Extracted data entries

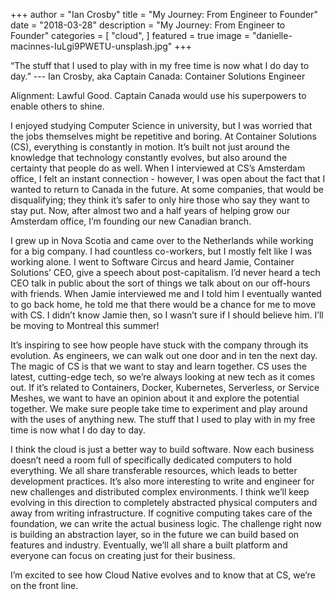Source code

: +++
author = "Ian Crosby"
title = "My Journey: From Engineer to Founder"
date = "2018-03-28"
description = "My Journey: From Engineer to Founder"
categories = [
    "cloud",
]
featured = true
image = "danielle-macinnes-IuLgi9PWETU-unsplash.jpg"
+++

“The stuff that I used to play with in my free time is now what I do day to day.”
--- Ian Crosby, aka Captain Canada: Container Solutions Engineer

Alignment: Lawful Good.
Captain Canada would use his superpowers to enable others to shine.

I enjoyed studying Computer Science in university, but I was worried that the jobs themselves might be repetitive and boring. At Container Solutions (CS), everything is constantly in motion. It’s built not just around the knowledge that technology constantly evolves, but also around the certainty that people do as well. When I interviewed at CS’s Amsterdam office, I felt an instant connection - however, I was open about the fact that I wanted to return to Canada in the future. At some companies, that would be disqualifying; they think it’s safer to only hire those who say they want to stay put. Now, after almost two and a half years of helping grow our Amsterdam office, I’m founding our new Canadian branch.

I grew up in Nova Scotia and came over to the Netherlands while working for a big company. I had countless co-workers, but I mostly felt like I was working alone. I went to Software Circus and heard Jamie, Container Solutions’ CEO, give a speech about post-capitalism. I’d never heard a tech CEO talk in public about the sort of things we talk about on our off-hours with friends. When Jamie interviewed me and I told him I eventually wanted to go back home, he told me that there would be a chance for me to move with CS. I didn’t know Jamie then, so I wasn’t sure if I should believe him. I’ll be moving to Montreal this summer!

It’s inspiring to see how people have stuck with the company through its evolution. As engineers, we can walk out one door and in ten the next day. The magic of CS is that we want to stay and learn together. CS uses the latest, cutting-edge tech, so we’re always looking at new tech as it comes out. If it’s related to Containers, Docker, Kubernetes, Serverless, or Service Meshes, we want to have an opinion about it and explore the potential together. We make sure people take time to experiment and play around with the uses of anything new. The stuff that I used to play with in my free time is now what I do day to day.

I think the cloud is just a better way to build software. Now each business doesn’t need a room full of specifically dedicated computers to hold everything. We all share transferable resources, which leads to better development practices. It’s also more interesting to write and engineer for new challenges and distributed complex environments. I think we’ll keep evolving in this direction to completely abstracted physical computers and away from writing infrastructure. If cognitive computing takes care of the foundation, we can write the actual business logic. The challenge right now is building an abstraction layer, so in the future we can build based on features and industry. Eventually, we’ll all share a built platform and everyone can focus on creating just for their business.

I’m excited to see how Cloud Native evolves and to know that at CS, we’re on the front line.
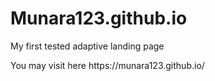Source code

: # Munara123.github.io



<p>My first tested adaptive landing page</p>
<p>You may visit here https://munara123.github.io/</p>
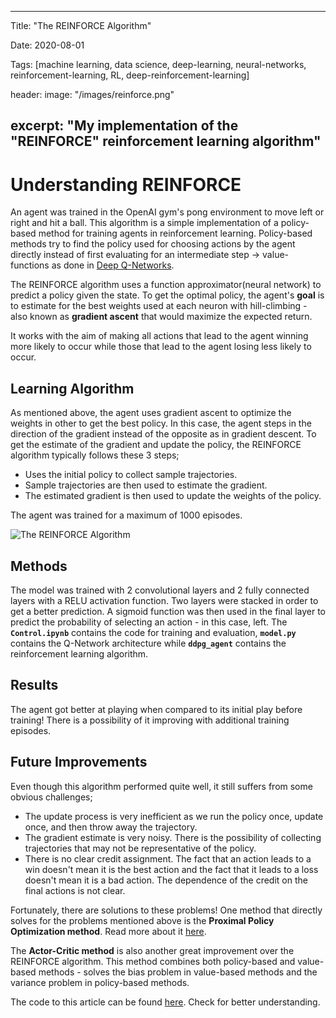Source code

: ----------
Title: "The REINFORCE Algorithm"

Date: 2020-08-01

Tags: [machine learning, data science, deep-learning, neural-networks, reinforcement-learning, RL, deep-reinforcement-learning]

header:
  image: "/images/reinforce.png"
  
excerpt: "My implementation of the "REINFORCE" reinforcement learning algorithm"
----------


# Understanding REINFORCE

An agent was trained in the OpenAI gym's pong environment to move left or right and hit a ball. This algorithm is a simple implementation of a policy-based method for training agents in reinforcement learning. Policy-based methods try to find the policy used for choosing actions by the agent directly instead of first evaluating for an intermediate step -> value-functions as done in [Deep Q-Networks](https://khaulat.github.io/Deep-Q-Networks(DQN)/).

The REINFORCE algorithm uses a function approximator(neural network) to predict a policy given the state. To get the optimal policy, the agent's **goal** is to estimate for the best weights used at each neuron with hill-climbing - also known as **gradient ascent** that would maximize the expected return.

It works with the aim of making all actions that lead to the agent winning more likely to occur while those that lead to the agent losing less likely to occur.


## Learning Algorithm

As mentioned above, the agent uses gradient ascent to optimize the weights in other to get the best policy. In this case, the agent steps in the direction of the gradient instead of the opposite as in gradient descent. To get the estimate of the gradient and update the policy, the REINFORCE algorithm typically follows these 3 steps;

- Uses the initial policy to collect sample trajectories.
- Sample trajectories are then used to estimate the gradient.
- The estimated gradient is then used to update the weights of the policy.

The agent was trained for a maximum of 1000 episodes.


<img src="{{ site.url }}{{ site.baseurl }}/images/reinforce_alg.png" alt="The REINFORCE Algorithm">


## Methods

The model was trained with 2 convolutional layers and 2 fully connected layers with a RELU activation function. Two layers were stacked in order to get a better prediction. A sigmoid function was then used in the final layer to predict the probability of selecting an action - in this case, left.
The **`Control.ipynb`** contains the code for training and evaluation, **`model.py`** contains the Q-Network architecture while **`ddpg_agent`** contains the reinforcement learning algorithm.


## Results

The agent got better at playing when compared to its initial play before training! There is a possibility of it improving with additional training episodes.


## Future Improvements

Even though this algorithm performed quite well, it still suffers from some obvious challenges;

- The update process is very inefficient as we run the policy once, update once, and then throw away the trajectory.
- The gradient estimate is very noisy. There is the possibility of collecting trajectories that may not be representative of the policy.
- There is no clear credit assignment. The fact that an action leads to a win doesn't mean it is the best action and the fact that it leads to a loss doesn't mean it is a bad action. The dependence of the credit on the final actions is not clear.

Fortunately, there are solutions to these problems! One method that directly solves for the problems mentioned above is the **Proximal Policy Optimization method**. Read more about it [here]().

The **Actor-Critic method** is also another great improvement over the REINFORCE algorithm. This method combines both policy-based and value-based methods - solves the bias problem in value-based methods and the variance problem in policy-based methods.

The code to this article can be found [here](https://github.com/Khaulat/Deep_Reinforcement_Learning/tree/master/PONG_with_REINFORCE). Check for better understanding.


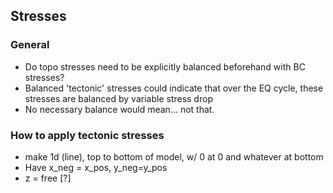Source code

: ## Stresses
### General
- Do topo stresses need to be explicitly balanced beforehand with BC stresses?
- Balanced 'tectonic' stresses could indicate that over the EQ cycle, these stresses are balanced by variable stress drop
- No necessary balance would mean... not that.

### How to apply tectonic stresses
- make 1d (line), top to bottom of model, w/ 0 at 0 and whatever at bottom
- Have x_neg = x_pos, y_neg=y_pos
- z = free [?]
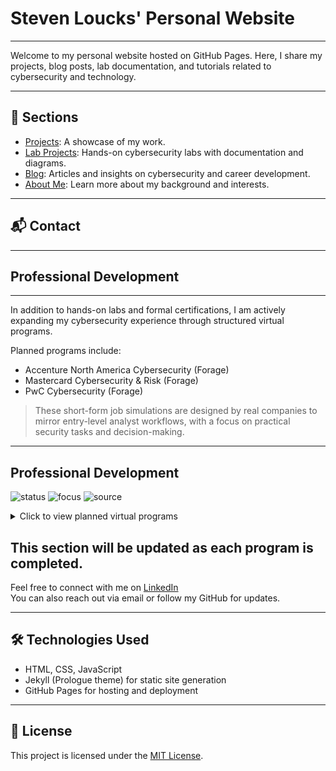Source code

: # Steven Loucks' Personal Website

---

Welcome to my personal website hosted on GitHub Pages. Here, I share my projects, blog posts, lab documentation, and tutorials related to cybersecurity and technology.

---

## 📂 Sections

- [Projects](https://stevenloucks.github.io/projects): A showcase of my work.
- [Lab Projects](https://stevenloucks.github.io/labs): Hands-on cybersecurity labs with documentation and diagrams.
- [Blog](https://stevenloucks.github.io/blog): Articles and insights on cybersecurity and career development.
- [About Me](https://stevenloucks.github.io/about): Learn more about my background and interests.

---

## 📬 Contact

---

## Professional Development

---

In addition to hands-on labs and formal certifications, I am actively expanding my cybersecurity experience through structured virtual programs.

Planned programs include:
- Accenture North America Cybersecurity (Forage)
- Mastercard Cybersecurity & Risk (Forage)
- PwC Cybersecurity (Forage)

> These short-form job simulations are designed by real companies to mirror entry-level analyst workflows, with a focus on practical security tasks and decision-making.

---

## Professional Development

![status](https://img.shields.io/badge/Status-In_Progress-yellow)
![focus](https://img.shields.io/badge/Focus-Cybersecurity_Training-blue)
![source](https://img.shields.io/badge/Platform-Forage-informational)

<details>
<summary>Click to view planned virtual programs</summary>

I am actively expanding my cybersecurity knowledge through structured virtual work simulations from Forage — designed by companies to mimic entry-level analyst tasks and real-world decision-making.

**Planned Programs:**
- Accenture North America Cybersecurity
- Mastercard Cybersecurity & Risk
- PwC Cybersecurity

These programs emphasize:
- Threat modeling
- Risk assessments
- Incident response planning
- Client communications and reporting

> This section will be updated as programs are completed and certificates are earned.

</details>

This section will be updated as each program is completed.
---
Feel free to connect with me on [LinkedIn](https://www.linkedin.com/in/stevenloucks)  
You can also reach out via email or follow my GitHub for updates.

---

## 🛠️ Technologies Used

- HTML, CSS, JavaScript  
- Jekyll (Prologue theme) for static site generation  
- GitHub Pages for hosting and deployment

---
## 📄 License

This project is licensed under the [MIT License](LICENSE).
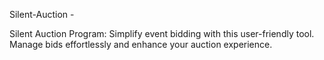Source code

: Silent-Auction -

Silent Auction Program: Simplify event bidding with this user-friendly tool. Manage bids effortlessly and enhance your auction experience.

● What you have to do:
Arrange everything in the listing from the line containing "I think the" down to the line containing "Date: 2020-08-01" as a numbered list, omitting blank lines. Leave the pictures out of your answer.

● Solution to the problem:
1. I think the cloud is just a better way to build software. Now each business doesn’t need a room full of specifically dedicated computers to hold everything. We all share transferable resources, which leads to better development practices. It’s also more interesting to write and engineer for new challenges and distributed complex environments. I think we’ll keep evolving in this direction to completely abstracted physical computers and away from writing infrastructure. If cognitive computing takes care of the foundation, we can write the actual business logic. The challenge right now is building an abstraction layer, so in the future we can build based on features and industry. Eventually, we’ll all share a built platform and everyone can focus on creating just for their business.
2. I’m excited to see how Cloud Native evolves and to know that at CS, we’re on the front line.
3. Source code
4. : # Munara123.github.io
5. <p>My first tested adaptive landing page</p>
6. <p>You may visit here https://munara123.github.io/</p>
7. Source code
8. : ----------
9. Title: "The REINFORCE Algorithm"
10. Date: 2020-08-01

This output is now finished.